:: YOUR INSTRUCTIONS ::
Repeat the listing in full, preserving every character.

__________________________________________________

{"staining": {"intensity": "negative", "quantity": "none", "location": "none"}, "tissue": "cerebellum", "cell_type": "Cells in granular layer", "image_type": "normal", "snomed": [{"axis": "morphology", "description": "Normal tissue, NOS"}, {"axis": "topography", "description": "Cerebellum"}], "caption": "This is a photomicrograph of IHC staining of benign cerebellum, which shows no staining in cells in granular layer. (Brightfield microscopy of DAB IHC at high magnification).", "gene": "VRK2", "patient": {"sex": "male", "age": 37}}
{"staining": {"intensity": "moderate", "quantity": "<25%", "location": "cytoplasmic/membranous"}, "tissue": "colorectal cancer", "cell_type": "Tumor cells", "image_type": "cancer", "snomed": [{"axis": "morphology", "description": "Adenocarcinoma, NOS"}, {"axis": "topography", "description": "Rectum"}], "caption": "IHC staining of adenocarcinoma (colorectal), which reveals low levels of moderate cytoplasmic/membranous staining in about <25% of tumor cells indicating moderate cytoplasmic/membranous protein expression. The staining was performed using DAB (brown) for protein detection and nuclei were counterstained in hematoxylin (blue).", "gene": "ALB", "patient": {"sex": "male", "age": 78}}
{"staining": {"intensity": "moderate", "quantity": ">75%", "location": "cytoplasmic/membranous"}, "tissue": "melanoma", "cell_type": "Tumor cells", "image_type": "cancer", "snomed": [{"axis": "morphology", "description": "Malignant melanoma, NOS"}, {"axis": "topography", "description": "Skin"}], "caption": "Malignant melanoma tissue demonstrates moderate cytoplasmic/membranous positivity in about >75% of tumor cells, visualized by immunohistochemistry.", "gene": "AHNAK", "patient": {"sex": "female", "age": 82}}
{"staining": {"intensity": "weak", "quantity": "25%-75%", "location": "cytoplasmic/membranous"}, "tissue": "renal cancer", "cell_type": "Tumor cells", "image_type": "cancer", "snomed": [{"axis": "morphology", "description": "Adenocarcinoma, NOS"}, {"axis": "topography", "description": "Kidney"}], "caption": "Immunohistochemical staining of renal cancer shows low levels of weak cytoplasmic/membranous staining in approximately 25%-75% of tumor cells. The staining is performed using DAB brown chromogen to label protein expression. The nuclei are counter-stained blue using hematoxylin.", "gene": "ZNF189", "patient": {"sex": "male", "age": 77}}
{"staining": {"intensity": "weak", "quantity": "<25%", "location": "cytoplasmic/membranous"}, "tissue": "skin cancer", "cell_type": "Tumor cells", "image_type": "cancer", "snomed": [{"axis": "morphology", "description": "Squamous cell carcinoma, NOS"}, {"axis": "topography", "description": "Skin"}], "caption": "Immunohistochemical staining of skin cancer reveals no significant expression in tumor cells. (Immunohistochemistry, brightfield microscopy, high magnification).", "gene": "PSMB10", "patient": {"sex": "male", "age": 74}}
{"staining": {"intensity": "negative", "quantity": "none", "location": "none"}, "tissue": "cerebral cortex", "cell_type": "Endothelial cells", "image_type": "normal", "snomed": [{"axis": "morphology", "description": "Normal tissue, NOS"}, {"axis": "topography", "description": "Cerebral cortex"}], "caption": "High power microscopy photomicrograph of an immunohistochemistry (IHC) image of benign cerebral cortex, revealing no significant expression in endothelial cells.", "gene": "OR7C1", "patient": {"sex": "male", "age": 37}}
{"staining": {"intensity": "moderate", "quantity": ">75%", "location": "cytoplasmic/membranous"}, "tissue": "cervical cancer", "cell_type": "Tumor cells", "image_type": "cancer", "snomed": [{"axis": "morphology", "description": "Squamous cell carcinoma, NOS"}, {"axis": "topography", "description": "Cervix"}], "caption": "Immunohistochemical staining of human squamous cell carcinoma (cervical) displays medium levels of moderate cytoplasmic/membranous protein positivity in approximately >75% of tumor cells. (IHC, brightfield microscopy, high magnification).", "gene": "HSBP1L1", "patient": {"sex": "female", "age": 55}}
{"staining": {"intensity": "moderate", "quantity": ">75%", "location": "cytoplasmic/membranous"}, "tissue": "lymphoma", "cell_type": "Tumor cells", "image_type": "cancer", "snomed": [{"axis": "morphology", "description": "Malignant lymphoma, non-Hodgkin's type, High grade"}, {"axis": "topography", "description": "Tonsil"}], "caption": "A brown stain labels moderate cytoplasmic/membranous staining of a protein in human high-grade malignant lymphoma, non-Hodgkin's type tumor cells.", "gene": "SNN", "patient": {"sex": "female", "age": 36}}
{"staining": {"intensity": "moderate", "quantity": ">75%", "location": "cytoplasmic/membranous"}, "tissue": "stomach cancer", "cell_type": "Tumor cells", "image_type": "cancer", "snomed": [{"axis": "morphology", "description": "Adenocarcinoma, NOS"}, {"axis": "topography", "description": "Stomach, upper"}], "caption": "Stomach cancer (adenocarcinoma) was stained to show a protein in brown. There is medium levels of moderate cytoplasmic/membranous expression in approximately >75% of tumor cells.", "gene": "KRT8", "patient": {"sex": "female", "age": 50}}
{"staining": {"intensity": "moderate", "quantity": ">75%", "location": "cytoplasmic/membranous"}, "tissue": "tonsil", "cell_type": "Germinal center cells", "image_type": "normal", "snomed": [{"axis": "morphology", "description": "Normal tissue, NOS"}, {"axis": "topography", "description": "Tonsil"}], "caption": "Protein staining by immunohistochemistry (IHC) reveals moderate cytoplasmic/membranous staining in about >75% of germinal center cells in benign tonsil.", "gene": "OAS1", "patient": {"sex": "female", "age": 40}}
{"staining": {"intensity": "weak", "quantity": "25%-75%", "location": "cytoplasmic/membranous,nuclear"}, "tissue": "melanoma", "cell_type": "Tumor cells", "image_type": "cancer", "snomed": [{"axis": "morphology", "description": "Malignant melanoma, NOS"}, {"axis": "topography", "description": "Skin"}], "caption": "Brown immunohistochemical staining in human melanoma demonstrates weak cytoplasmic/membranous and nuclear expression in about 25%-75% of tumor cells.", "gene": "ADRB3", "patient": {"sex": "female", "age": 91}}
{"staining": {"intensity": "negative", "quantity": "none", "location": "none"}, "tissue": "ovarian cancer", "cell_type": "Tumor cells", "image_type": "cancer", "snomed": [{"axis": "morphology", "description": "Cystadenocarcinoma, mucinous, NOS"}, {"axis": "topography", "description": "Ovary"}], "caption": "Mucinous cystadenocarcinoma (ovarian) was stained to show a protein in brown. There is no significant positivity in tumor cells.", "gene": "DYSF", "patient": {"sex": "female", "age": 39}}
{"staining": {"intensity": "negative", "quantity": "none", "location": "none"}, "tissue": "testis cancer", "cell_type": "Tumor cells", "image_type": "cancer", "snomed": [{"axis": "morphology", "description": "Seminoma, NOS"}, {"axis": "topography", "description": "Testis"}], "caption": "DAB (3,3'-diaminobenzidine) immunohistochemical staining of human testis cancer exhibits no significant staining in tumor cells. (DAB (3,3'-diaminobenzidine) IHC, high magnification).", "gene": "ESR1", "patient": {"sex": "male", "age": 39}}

__________________________________________________

:: TASK ANSWER ::
{"staining": {"intensity": "negative", "quantity": "none", "location": "none"}, "tissue": "cerebellum", "cell_type": "Cells in granular layer", "image_type": "normal", "snomed": [{"axis": "morphology", "description": "Normal tissue, NOS"}, {"axis": "topography", "description": "Cerebellum"}], "caption": "This is a photomicrograph of IHC staining of benign cerebellum, which shows no staining in cells in granular layer. (Brightfield microscopy of DAB IHC at high magnification).", "gene": "VRK2", "patient": {"sex": "male", "age": 37}}
{"staining": {"intensity": "moderate", "quantity": "<25%", "location": "cytoplasmic/membranous"}, "tissue": "colorectal cancer", "cell_type": "Tumor cells", "image_type": "cancer", "snomed": [{"axis": "morphology", "description": "Adenocarcinoma, NOS"}, {"axis": "topography", "description": "Rectum"}], "caption": "IHC staining of adenocarcinoma (colorectal), which reveals low levels of moderate cytoplasmic/membranous staining in about <25% of tumor cells indicating moderate cytoplasmic/membranous protein expression. The staining was performed using DAB (brown) for protein detection and nuclei were counterstained in hematoxylin (blue).", "gene": "ALB", "patient": {"sex": "male", "age": 78}}
{"staining": {"intensity": "moderate", "quantity": ">75%", "location": "cytoplasmic/membranous"}, "tissue": "melanoma", "cell_type": "Tumor cells", "image_type": "cancer", "snomed": [{"axis": "morphology", "description": "Malignant melanoma, NOS"}, {"axis": "topography", "description": "Skin"}], "caption": "Malignant melanoma tissue demonstrates moderate cytoplasmic/membranous positivity in about >75% of tumor cells, visualized by immunohistochemistry.", "gene": "AHNAK", "patient": {"sex": "female", "age": 82}}
{"staining": {"intensity": "weak", "quantity": "25%-75%", "location": "cytoplasmic/membranous"}, "tissue": "renal cancer", "cell_type": "Tumor cells", "image_type": "cancer", "snomed": [{"axis": "morphology", "description": "Adenocarcinoma, NOS"}, {"axis": "topography", "description": "Kidney"}], "caption": "Immunohistochemical staining of renal cancer shows low levels of weak cytoplasmic/membranous staining in approximately 25%-75% of tumor cells. The staining is performed using DAB brown chromogen to label protein expression. The nuclei are counter-stained blue using hematoxylin.", "gene": "ZNF189", "patient": {"sex": "male", "age": 77}}
{"staining": {"intensity": "weak", "quantity": "<25%", "location": "cytoplasmic/membranous"}, "tissue": "skin cancer", "cell_type": "Tumor cells", "image_type": "cancer", "snomed": [{"axis": "morphology", "description": "Squamous cell carcinoma, NOS"}, {"axis": "topography", "description": "Skin"}], "caption": "Immunohistochemical staining of skin cancer reveals no significant expression in tumor cells. (Immunohistochemistry, brightfield microscopy, high magnification).", "gene": "PSMB10", "patient": {"sex": "male", "age": 74}}
{"staining": {"intensity": "negative", "quantity": "none", "location": "none"}, "tissue": "cerebral cortex", "cell_type": "Endothelial cells", "image_type": "normal", "snomed": [{"axis": "morphology", "description": "Normal tissue, NOS"}, {"axis": "topography", "description": "Cerebral cortex"}], "caption": "High power microscopy photomicrograph of an immunohistochemistry (IHC) image of benign cerebral cortex, revealing no significant expression in endothelial cells.", "gene": "OR7C1", "patient": {"sex": "male", "age": 37}}
{"staining": {"intensity": "moderate", "quantity": ">75%", "location": "cytoplasmic/membranous"}, "tissue": "cervical cancer", "cell_type": "Tumor cells", "image_type": "cancer", "snomed": [{"axis": "morphology", "description": "Squamous cell carcinoma, NOS"}, {"axis": "topography", "description": "Cervix"}], "caption": "Immunohistochemical staining of human squamous cell carcinoma (cervical) displays medium levels of moderate cytoplasmic/membranous protein positivity in approximately >75% of tumor cells. (IHC, brightfield microscopy, high magnification).", "gene": "HSBP1L1", "patient": {"sex": "female", "age": 55}}
{"staining": {"intensity": "moderate", "quantity": ">75%", "location": "cytoplasmic/membranous"}, "tissue": "lymphoma", "cell_type": "Tumor cells", "image_type": "cancer", "snomed": [{"axis": "morphology", "description": "Malignant lymphoma, non-Hodgkin's type, High grade"}, {"axis": "topography", "description": "Tonsil"}], "caption": "A brown stain labels moderate cytoplasmic/membranous staining of a protein in human high-grade malignant lymphoma, non-Hodgkin's type tumor cells.", "gene": "SNN", "patient": {"sex": "female", "age": 36}}
{"staining": {"intensity": "moderate", "quantity": ">75%", "location": "cytoplasmic/membranous"}, "tissue": "stomach cancer", "cell_type": "Tumor cells", "image_type": "cancer", "snomed": [{"axis": "morphology", "description": "Adenocarcinoma, NOS"}, {"axis": "topography", "description": "Stomach, upper"}], "caption": "Stomach cancer (adenocarcinoma) was stained to show a protein in brown. There is medium levels of moderate cytoplasmic/membranous expression in approximately >75% of tumor cells.", "gene": "KRT8", "patient": {"sex": "female", "age": 50}}
{"staining": {"intensity": "moderate", "quantity": ">75%", "location": "cytoplasmic/membranous"}, "tissue": "tonsil", "cell_type": "Germinal center cells", "image_type": "normal", "snomed": [{"axis": "morphology", "description": "Normal tissue, NOS"}, {"axis": "topography", "description": "Tonsil"}], "caption": "Protein staining by immunohistochemistry (IHC) reveals moderate cytoplasmic/membranous staining in about >75% of germinal center cells in benign tonsil.", "gene": "OAS1", "patient": {"sex": "female", "age": 40}}
{"staining": {"intensity": "weak", "quantity": "25%-75%", "location": "cytoplasmic/membranous,nuclear"}, "tissue": "melanoma", "cell_type": "Tumor cells", "image_type": "cancer", "snomed": [{"axis": "morphology", "description": "Malignant melanoma, NOS"}, {"axis": "topography", "description": "Skin"}], "caption": "Brown immunohistochemical staining in human melanoma demonstrates weak cytoplasmic/membranous and nuclear expression in about 25%-75% of tumor cells.", "gene": "ADRB3", "patient": {"sex": "female", "age": 91}}
{"staining": {"intensity": "negative", "quantity": "none", "location": "none"}, "tissue": "ovarian cancer", "cell_type": "Tumor cells", "image_type": "cancer", "snomed": [{"axis": "morphology", "description": "Cystadenocarcinoma, mucinous, NOS"}, {"axis": "topography", "description": "Ovary"}], "caption": "Mucinous cystadenocarcinoma (ovarian) was stained to show a protein in brown. There is no significant positivity in tumor cells.", "gene": "DYSF", "patient": {"sex": "female", "age": 39}}
{"staining": {"intensity": "negative", "quantity": "none", "location": "none"}, "tissue": "testis cancer", "cell_type": "Tumor cells", "image_type": "cancer", "snomed": [{"axis": "morphology", "description": "Seminoma, NOS"}, {"axis": "topography", "description": "Testis"}], "caption": "DAB (3,3'-diaminobenzidine) immunohistochemical staining of human testis cancer exhibits no significant staining in tumor cells. (DAB (3,3'-diaminobenzidine) IHC, high magnification).", "gene": "ESR1", "patient": {"sex": "male", "age": 39}}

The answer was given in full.